The Tres Marias carbonate-hosted Zn–Ge deposit in Chihuahua, Mexico contains sphalerite with the highest average Ge (960 ppm) and willemite with the highest reported Ge contents of Mississippi-Valley-type (MVT) deposits worldwide. This has prompted current exploration efforts to focus on the deposit as a high-grade source of germanium. The sulfide-rich ore type (>125,000 t at 20% Zn and 250 g/t Ge) contains Fe-rich botryoidal sphalerite (type I) associated with solid hydrocarbons. This type exhibits distinctive intimately intergrown lamellar texture of high-Fe sphalerite (average 9.9 wt.% Fe and 800 ppm Ge) and a somewhat less Fe-rich sphalerite phase (average 5.5 wt.% Fe and 470 ppm Ge). Reddish-brown banded sphalerite (type II, average 5.7 wt.% Fe and 1,320 ppm Ge) is subordinately followed by galena and pyrite.

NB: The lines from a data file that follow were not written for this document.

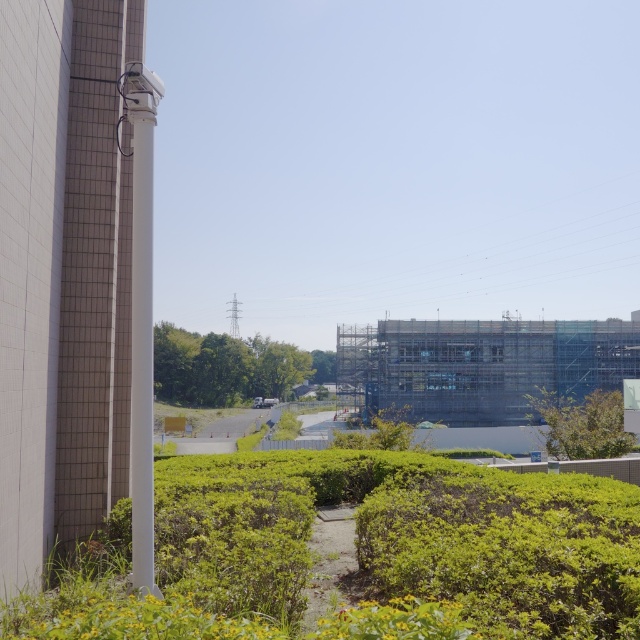
Question: Does green leafy bush at center have a greater width compared to green leafy shrubs at center?

Choices:
 (A) yes
 (B) no

Answer: (B)

Question: Can you confirm if green leafy bush at center is smaller than green leafy shrubs at center?

Choices:
 (A) yes
 (B) no

Answer: (A)

Question: Which of the following is the closest to the observer?

Choices:
 (A) green leafy bush at center
 (B) green leafy shrubs at center

Answer: (A)

Question: Among these objects, which one is nearest to the camera?

Choices:
 (A) green leafy bush at center
 (B) green leafy shrubs at center

Answer: (A)

Question: Which of the following is the closest to the observer?

Choices:
 (A) (465, 536)
 (B) (292, 355)

Answer: (A)

Question: Can you confirm if green leafy bush at center is wider than green leafy shrubs at center?

Choices:
 (A) yes
 (B) no

Answer: (B)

The sulfide-poor “oxidized” zinc ore (up to 50 wt.% Zn; 250 to 300 ppm Ge) is a fine-grained, often friable, alteration product of the sulfide ore and associated limestone and breccia host. While some areas are dominated by carbonates and sulfates, others are enriched in silicates such as hemimorphite and willemite. The gangue assemblage includes goethite, hematite, and amorphous silica or quartz. Minor wulfenite, greenockite, cinnabar, and descloizite also occur. Willemite occurs as interstitial replacement of sphalerite and fracture fillings in the oxidized ore and can be unusually rich in Pb (up to 2.0 wt.%) and Ge (up to 4,000 ppm). Oscillatory zonation reflects trace element incorporation into willemite from the oxidation of primary Ge-bearing sphalerite and galena by siliceous aqueous fluids. The Tres Marias deposit has hybrid characteristics consisting of a primary low-temperature MVT Ge-rich Zn–Pb sulfide ore body, overprinted by Ge-rich hemimorphite, willemite, and Fe oxide mineralization.


Tres Marias Mexico Willemite Sphalerite Germanium Mississippi Valley type 



This research was undertaken while BSE was a Senior Researcher at the Federal Institute for Geosciences and Natural Resources (BGR) funded by the German–American Fulbright Commission. North Dakota State University is gratefully acknowledged for providing developmental leave to carry out this research. We thank Dan Reetz for assistance with artwork, and Dave Hackman, Roberto del Rio, and Alistair Logan of War Eagle Mining for their support in the field and with artwork. Ulf Hemmerling (Technical University of Clausthal) provided excellent polished sections. Support by Thomas Oberthür (BGR) is greatly appreciated.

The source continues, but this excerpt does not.